▸ YOUR GOAL
Where the line containing "Spectral Analysis analyses" appears in the records below, begin there and write out each line exactly until the last one, and nothing more.

▸ Data extracted from a collection
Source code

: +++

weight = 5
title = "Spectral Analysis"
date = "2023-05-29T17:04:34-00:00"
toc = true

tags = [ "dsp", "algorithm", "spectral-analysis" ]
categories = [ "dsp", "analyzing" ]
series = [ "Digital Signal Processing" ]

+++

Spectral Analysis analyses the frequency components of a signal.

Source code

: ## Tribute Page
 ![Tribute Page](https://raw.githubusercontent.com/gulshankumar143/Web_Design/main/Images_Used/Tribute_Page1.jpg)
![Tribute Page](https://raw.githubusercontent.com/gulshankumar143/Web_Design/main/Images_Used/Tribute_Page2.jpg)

▸ ANSWER TO THE PROBLEM
Spectral Analysis analyses the frequency components of a signal.

Source code

: ## Tribute Page
 ![Tribute Page](https://raw.githubusercontent.com/gulshankumar143/Web_Design/main/Images_Used/Tribute_Page1.jpg)
![Tribute Page](https://raw.githubusercontent.com/gulshankumar143/Web_Design/main/Images_Used/Tribute_Page2.jpg)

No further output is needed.